(Records from a data collection)
┄┄┄┄┄┄
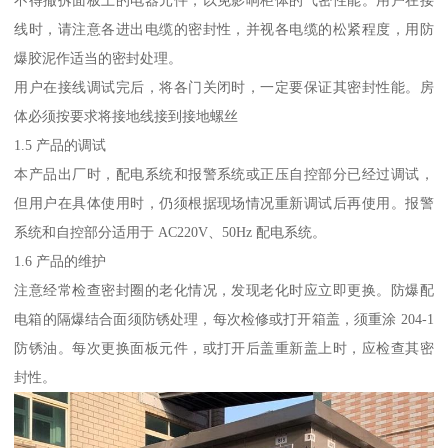
不得撤拆面板上的电器元件，以免影响柜体的气密性能。用户在接
线时，请注意各进出电缆的密封性，并视各电缆的松紧程度，用防
爆胶泥作适当的密封处理。
用户在接线调试完后，将各门关闭时，一定要保证其密封性能。房
体必须按要求将接地线接到接地螺丝
1.5 产品的调试
本产品出厂时，配电系统和报警系统或正压自控部分已经过调试，
但用户在具体使用时，仍须根据现场情况重新调试后再使用。报警
系统和自控部分适用于 AC220V、50Hz 配电系统。
1.6 产品的维护
注意经常检查密封圈的老化情况，发现老化时应立即更换。防爆配
电箱的隔爆结合面须防锈处理，每次检修或打开箱盖，须重涂 204-1
防锈油。每次更换面板元件，或打开后盖重新盖上时，应检查其密
封性。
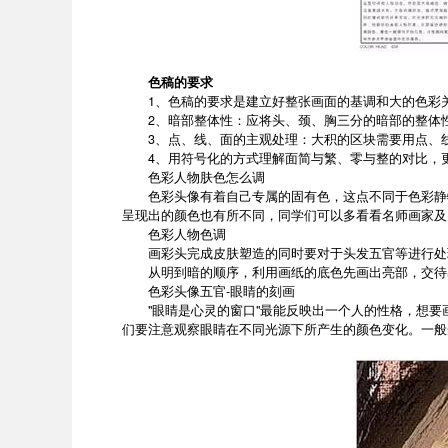
色稿的要求
1、色稿的要求是建立好整张画面的基调和大的色彩关
2、暗部整体性：应将头、颈、胸三分的暗部的整体
3、点、线、面的主观处理：大积的区块需要用点、线去破
4、用符号化的方式理解面简与繁、零与整的对比，
色彩人物肤色怎么调
色彩头像有着自己专属的固有色，这点不同于色彩静物
呈现出的颜色也有所不同，同学们可以多看看名师画家及
色彩人物色调
画彩头完成皮肤塑造的同时要对于头发五官等进行处
从明到暗的顺序，利用画纸的底色先画出亮部，交待出
色彩头像五官-眼睛的刻画
"眼睛是心灵的窗口"最能反映出一个人的性格，想要
们要注意观察眼睛在不同光源下所产生的颜色变化。一般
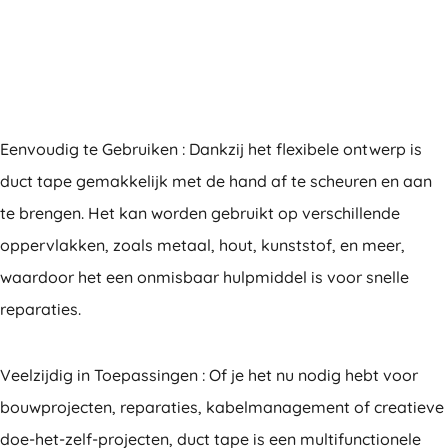
Eenvoudig te Gebruiken : Dankzij het flexibele ontwerp is
duct tape gemakkelijk met de hand af te scheuren en aan
te brengen. Het kan worden gebruikt op verschillende
oppervlakken, zoals metaal, hout, kunststof, en meer,
waardoor het een onmisbaar hulpmiddel is voor snelle
reparaties.
Veelzijdig in Toepassingen : Of je het nu nodig hebt voor
bouwprojecten, reparaties, kabelmanagement of creatieve
doe-het-zelf-projecten, duct tape is een multifunctionele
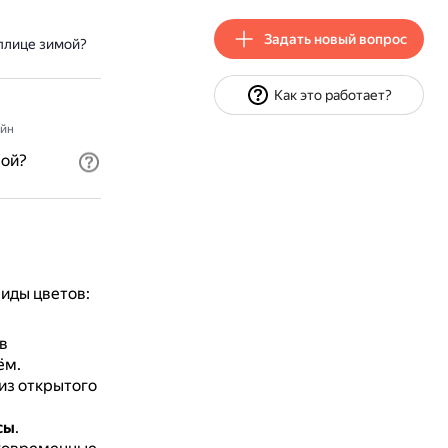
Задать новый вопрос
плице зимой?
Как это работает?
йн
мой?
иды цветов:
в
ём.
из открытого
сы
.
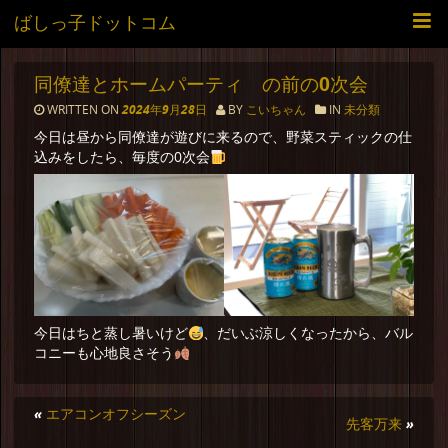
ばしっ子ドットコム
同僚達とホームパーティ の前の0次会
WRITTEN ON
2024年9月28日
BY
こいちゃん
IN
未分類
今日は昼から同僚達が遊びに来るので、野菜スティックの仕
込みをしたら、毎度の0次会
今日はちと蒸し暑いけど
、だいぶ涼しくなったから、バル
コニーも心地良さそう
«
エアコンオフシーズン
先客万来
»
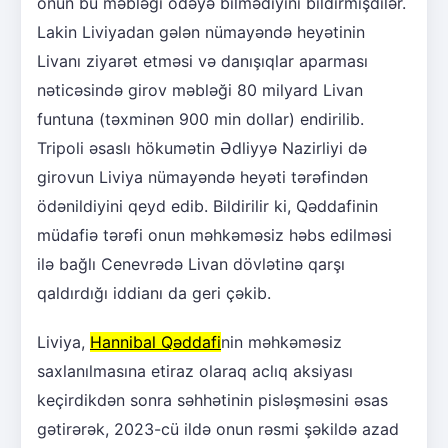
onun bu məbləği ödəyə bilmədiyini bildirmişdilər.
Lakin Liviyadan gələn nümayəndə heyətinin
Livanı ziyarət etməsi və danışıqlar aparması
nəticəsində girov məbləği 80 milyard Livan
funtuna (təxminən 900 min dollar) endirilib.
Tripoli əsaslı hökumətin Ədliyyə Nazirliyi də
girovun Liviya nümayəndə heyəti tərəfindən
ödənildiyini qeyd edib. Bildirilir ki, Qəddafinin
müdafiə tərəfi onun məhkəməsiz həbs edilməsi
ilə bağlı Cenevrədə Livan dövlətinə qarşı
qaldırdığı iddianı da geri çəkib.
Liviya,
Hannibal Qəddafi
nin məhkəməsiz
saxlanılmasına etiraz olaraq aclıq aksiyası
keçirdikdən sonra səhhətinin pisləşməsini əsas
gətirərək, 2023-cü ildə onun rəsmi şəkildə azad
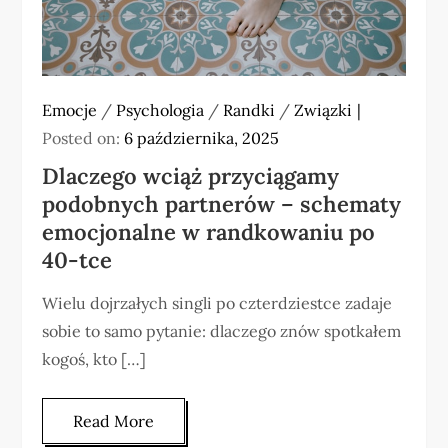
Emocje
/
Psychologia
/
Randki
/
Związki
Posted on:
6 października, 2025
Dlaczego wciąż przyciągamy
podobnych partnerów – schematy
emocjonalne w randkowaniu po
40-tce
Wielu dojrzałych singli po czterdziestce zadaje
sobie to samo pytanie: dlaczego znów spotkałem
kogoś, kto […]
Read More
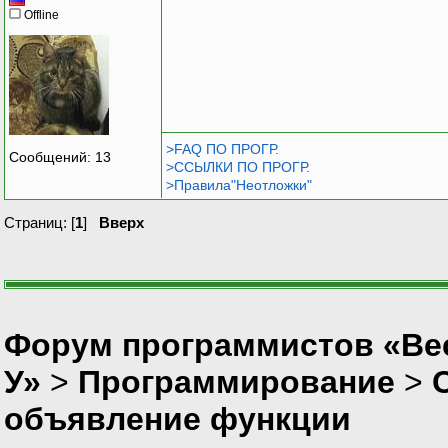
Offline
>FAQ ПО ПРОГР.
Сообщений: 13
>ССЫЛКИ ПО ПРОГР.
>Правила"Неотложки"
Страниц: [
1
]
Вверх
Форум программистов «Ве
У»
>
Программирование
>
объявление функции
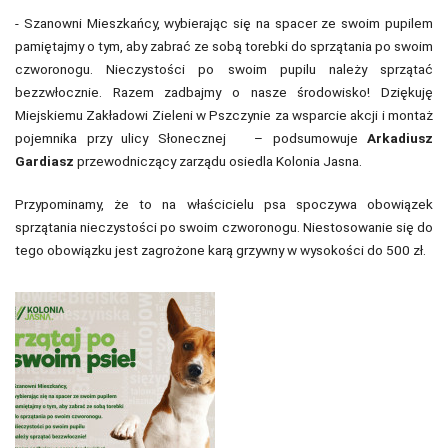
- Szanowni Mieszkańcy, wybierając się na spacer ze swoim pupilem
pamiętajmy o tym, aby zabrać ze sobą torebki do sprzątania po swoim
czworonogu. Nieczystości po swoim pupilu należy sprzątać
bezzwłocznie. Razem zadbajmy o nasze środowisko! Dziękuję
Miejskiemu Zakładowi Zieleni w Pszczynie za wsparcie akcji i montaż
pojemnika przy ulicy Słonecznej – podsumowuje
Arkadiusz
Gardiasz
przewodniczący zarządu osiedla Kolonia Jasna.
Przypominamy, że to na właścicielu psa spoczywa obowiązek
sprzątania nieczystości po swoim czworonogu. Niestosowanie się do
tego obowiązku jest zagrożone karą grzywny w wysokości do 500 zł.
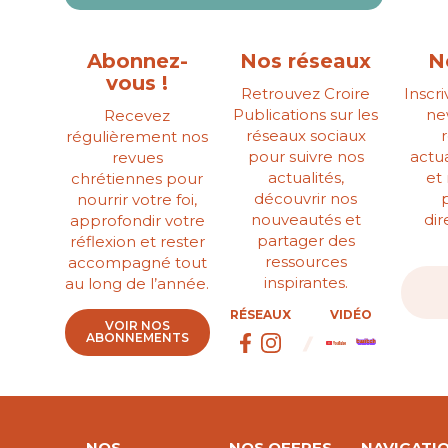
Abonnez-
Nos réseaux
N
vous !
Retrouvez Croire
Inscr
Publications sur les
ne
Recevez
réseaux sociaux
régulièrement nos
pour suivre nos
actua
revues
actualités,
et
chrétiennes pour
découvrir nos
nourrir votre foi,
nouveautés et
di
approfondir votre
partager des
réflexion et rester
ressources
accompagné tout
inspirantes.
au long de l’année.
RÉSEAUX
VIDÉO
VOIR NOS
ABONNEMENTS
NOS
NOS OFFRES
NAVIGATI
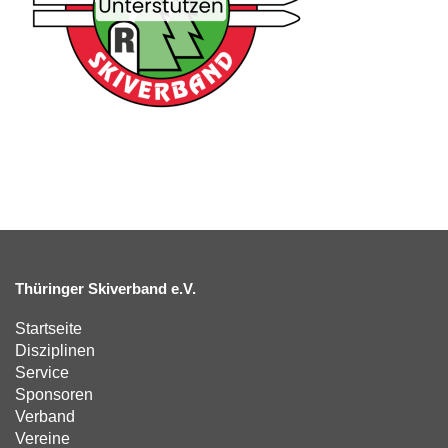
Thüringer Skiverband e.V.
Startseite
Disziplinen
Service
Sponsoren
Verband
Vereine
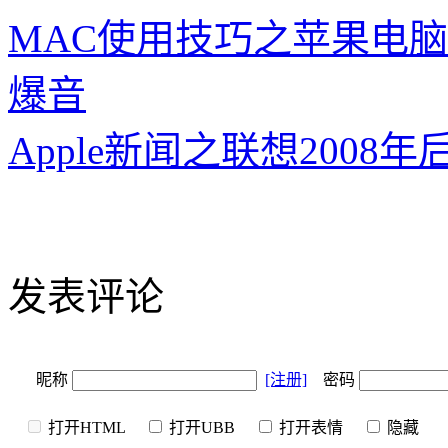
MAC使用技巧之苹果电脑
爆音
Apple新闻之联想200
发表评论
昵称
[注册]
密码
打开HTML
打开UBB
打开表情
隐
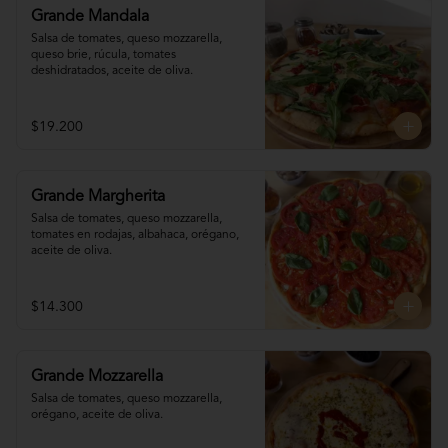
Grande Mandala
Salsa de tomates, queso mozzarella, 
queso brie, rúcula, tomates 
deshidratados, aceite de oliva.
$19.200
Grande Margherita
Salsa de tomates, queso mozzarella, 
tomates en rodajas, albahaca, orégano, 
aceite de oliva.
$14.300
Grande Mozzarella
Salsa de tomates, queso mozzarella, 
orégano, aceite de oliva.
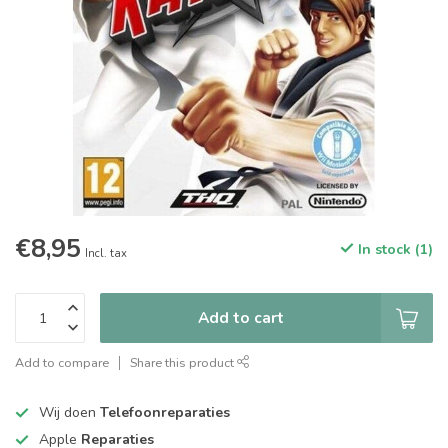
€8,95
In stock (1)
Incl. tax
Add to cart
Add to compare
Share this product
Wij doen
Telefoonreparaties
Apple
Reparaties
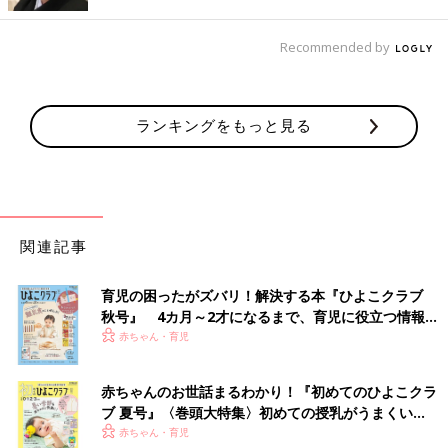
Recommended by
ランキングをもっと見る
関連記事
育児の困ったがズバリ！解決する本『ひよこクラブ
秋号』 4カ月～2才になるまで、育児に役立つ情報が
いっぱい！
赤ちゃん・育児
赤ちゃんのお世話まるわかり！『初めてのひよこクラ
ブ 夏号』〈巻頭大特集〉初めての授乳がうまくい
く！ おっぱい・ミルクの基本と夏のトラブル 解決テ
赤ちゃん・育児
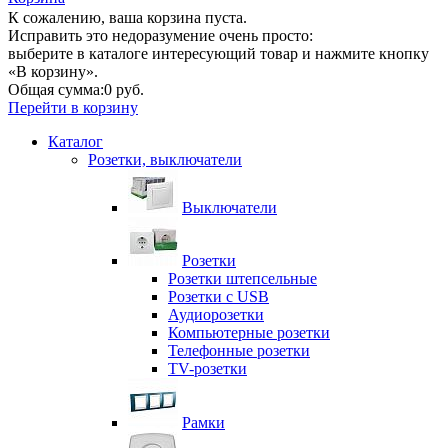
К сожалению, ваша корзина пуста.
Исправить это недоразумение очень просто:
выберите в каталоге интересующий товар и нажмите кнопку
«В корзину».
Общая сумма:
0 руб.
Перейти в корзину
Каталог
Розетки, выключатели
Выключатели
Розетки
Розетки штепсельные
Розетки с USB
Аудиорозетки
Компьютерные розетки
Телефонные розетки
TV-розетки
Рамки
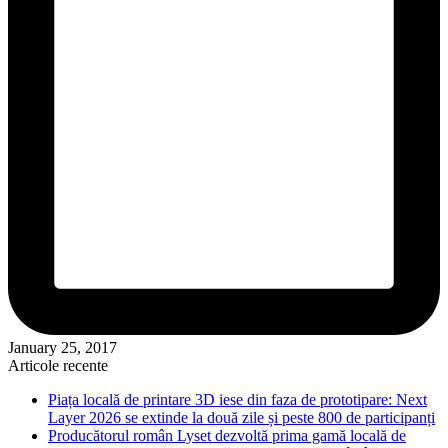
January 25, 2017
Articole recente
Piața locală de printare 3D iese din faza de prototipare: Next
Layer 2026 se extinde la două zile și peste 800 de participanți
Producătorul român Lyset dezvoltă prima gamă locală de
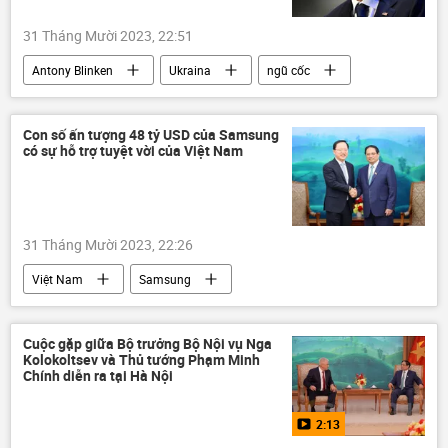
31 Tháng Mười 2023, 22:51
Antony Blinken
Ukraina
ngũ cốc
xuất ngũ
Vận chuyển ngũ cốc Ukraina
Thế giới
Chính trị
Con số ấn tượng 48 tỷ USD của Samsung
có sự hỗ trợ tuyệt vời của Việt Nam
31 Tháng Mười 2023, 22:26
Việt Nam
Samsung
Phạm Minh Chính
hợp tác
Kinh tế
Cuộc gặp giữa Bộ trưởng Bộ Nội vụ Nga
Kolokoltsev và Thủ tướng Phạm Minh
Chính diễn ra tại Hà Nội
2:13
┄┄┄┄┄┄
-- What you have to do --
Reproduce the text of all the material above word for word, keeping every line as it stands. Leave the pictures out of your answer.

-- Your response --
不得撤拆面板上的电器元件，以免影响柜体的气密性能。用户在接
线时，请注意各进出电缆的密封性，并视各电缆的松紧程度，用防
爆胶泥作适当的密封处理。
用户在接线调试完后，将各门关闭时，一定要保证其密封性能。房
体必须按要求将接地线接到接地螺丝
1.5 产品的调试
本产品出厂时，配电系统和报警系统或正压自控部分已经过调试，
但用户在具体使用时，仍须根据现场情况重新调试后再使用。报警
系统和自控部分适用于 AC220V、50Hz 配电系统。
1.6 产品的维护
注意经常检查密封圈的老化情况，发现老化时应立即更换。防爆配
电箱的隔爆结合面须防锈处理，每次检修或打开箱盖，须重涂 204-1
防锈油。每次更换面板元件，或打开后盖重新盖上时，应检查其密
封性。
色稿的要求
1、色稿的要求是建立好整张画面的基调和大的色彩关
2、暗部整体性：应将头、颈、胸三分的暗部的整体
3、点、线、面的主观处理：大积的区块需要用点、线去破
4、用符号化的方式理解面简与繁、零与整的对比，
色彩人物肤色怎么调
色彩头像有着自己专属的固有色，这点不同于色彩静物
呈现出的颜色也有所不同，同学们可以多看看名师画家及
色彩人物色调
画彩头完成皮肤塑造的同时要对于头发五官等进行处
从明到暗的顺序，利用画纸的底色先画出亮部，交待出
色彩头像五官-眼睛的刻画
"眼睛是心灵的窗口"最能反映出一个人的性格，想要
们要注意观察眼睛在不同光源下所产生的颜色变化。一般
Eenvoudig te Gebruiken : Dankzij het flexibele ontwerp is
duct tape gemakkelijk met de hand af te scheuren en aan
te brengen. Het kan worden gebruikt op verschillende
oppervlakken, zoals metaal, hout, kunststof, en meer,
waardoor het een onmisbaar hulpmiddel is voor snelle
reparaties.
Veelzijdig in Toepassingen : Of je het nu nodig hebt voor
bouwprojecten, reparaties, kabelmanagement of creatieve
doe-het-zelf-projecten, duct tape is een multifunctionele
Задать новый вопрос
плице зимой?
Как это работает?
йн
мой?
иды цветов:
в
ём.
из открытого
сы
.
ばしっ子ドットコム
同僚達とホームパーティ の前の0次会
WRITTEN ON
2024年9月28日
BY
こいちゃん
IN
未分類
今日は昼から同僚達が遊びに来るので、野菜スティックの仕
込みをしたら、毎度の0次会
今日はちと蒸し暑いけど
、だいぶ涼しくなったから、バル
コニーも心地良さそう
«
エアコンオフシーズン
先客万来
»
onun bu məbləği ödəyə bilmədiyini bildirmişdilər.
Lakin Liviyadan gələn nümayəndə heyətinin
Livanı ziyarət etməsi və danışıqlar aparması
nəticəsində girov məbləği 80 milyard Livan
funtuna (təxminən 900 min dollar) endirilib.
Tripoli əsaslı hökumətin Ədliyyə Nazirliyi də
girovun Liviya nümayəndə heyəti tərəfindən
ödənildiyini qeyd edib. Bildirilir ki, Qəddafinin
müdafiə tərəfi onun məhkəməsiz həbs edilməsi
ilə bağlı Cenevrədə Livan dövlətinə qarşı
qaldırdığı iddianı da geri çəkib.
Liviya,
Hannibal Qəddafi
nin məhkəməsiz
saxlanılmasına etiraz olaraq aclıq aksiyası
keçirdikdən sonra səhhətinin pisləşməsini əsas
gətirərək, 2023-cü ildə onun rəsmi şəkildə azad
Emocje
/
Psychologia
/
Randki
/
Związki
Posted on:
6 października, 2025
Dlaczego wciąż przyciągamy
podobnych partnerów – schematy
emocjonalne w randkowaniu po
40-tce
Wielu dojrzałych singli po czterdziestce zadaje
sobie to samo pytanie: dlaczego znów spotkałem
kogoś, kto […]
Read More
Offline
>FAQ ПО ПРОГР.
Сообщений: 13
>ССЫЛКИ ПО ПРОГР.
>Правила"Неотложки"
Страниц: [
1
]
Вверх
Форум программистов «Ве
У»
>
Программирование
>
объявление функции
- Szanowni Mieszkańcy, wybierając się na spacer ze swoim pupilem
pamiętajmy o tym, aby zabrać ze sobą torebki do sprzątania po swoim
czworonogu. Nieczystości po swoim pupilu należy sprzątać
bezzwłocznie. Razem zadbajmy o nasze środowisko! Dziękuję
Miejskiemu Zakładowi Zieleni w Pszczynie za wsparcie akcji i montaż
pojemnika przy ulicy Słonecznej – podsumowuje
Arkadiusz
Gardiasz
przewodniczący zarządu osiedla Kolonia Jasna.
Przypominamy, że to na właścicielu psa spoczywa obowiązek
sprzątania nieczystości po swoim czworonogu. Niestosowanie się do
tego obowiązku jest zagrożone karą grzywny w wysokości do 500 zł.
Abonnez-
Nos réseaux
N
vous !
Retrouvez Croire
Inscr
Publications sur les
ne
Recevez
réseaux sociaux
régulièrement nos
pour suivre nos
actua
revues
actualités,
et
chrétiennes pour
découvrir nos
nourrir votre foi,
nouveautés et
di
approfondir votre
partager des
réflexion et rester
ressources
accompagné tout
inspirantes.
au long de l’année.
RÉSEAUX
VIDÉO
VOIR NOS
ABONNEMENTS
NOS
NOS OFFRES
NAVIGATI
Thüringer Skiverband e.V.
Startseite
Disziplinen
Service
Sponsoren
Verband
Vereine
MAC使用技巧之苹果电脑
爆音
Apple新闻之联想200
发表评论
昵称
[注册]
密码
打开HTML
打开UBB
打开表情
隐
Grande Mandala
Salsa de tomates, queso mozzarella, 
queso brie, rúcula, tomates 
deshidratados, aceite de oliva.
$19.200
Grande Margherita
Salsa de tomates, queso mozzarella, 
tomates en rodajas, albahaca, orégano, 
aceite de oliva.
$14.300
Grande Mozzarella
Salsa de tomates, queso mozzarella, 
orégano, aceite de oliva.
€8,95
In stock (1)
Incl. tax
Add to cart
Add to compare
Share this product
Wij doen
Telefoonreparaties
Apple
Reparaties
Recommended by
ランキングをもっと見る
関連記事
育児の困ったがズバリ！解決する本『ひよこクラブ
秋号』 4カ月～2才になるまで、育児に役立つ情報が
いっぱい！
赤ちゃん・育児
赤ちゃんのお世話まるわかり！『初めてのひよこクラ
ブ 夏号』〈巻頭大特集〉初めての授乳がうまくい
く！ おっぱい・ミルクの基本と夏のトラブル 解決テ
赤ちゃん・育児
К сожалению, ваша корзина пуста.
Исправить это недоразумение очень просто:
выберите в каталоге интересующий товар и нажмите кнопку
«В корзину».
Общая сумма:
0 руб.
Перейти в корзину
Каталог
Розетки, выключатели
Выключатели
Розетки
Розетки штепсельные
Розетки с USB
Аудиорозетки
Компьютерные розетки
Телефонные розетки
TV-розетки
Рамки
January 25, 2017
Articole recente
Piața locală de printare 3D iese din faza de prototipare: Next
Layer 2026 se extinde la două zile și peste 800 de participanți
Producătorul român Lyset dezvoltă prima gamă locală de
31 Tháng Mười 2023, 22:51
Antony Blinken
Ukraina
ngũ cốc
xuất ngũ
Vận chuyển ngũ cốc Ukraina
Thế giới
Chính trị
Con số ấn tượng 48 tỷ USD của Samsung
có sự hỗ trợ tuyệt vời của Việt Nam
31 Tháng Mười 2023, 22:26
Việt Nam
Samsung
Phạm Minh Chính
hợp tác
Kinh tế
Cuộc gặp giữa Bộ trưởng Bộ Nội vụ Nga
Kolokoltsev và Thủ tướng Phạm Minh
Chính diễn ra tại Hà Nội
2:13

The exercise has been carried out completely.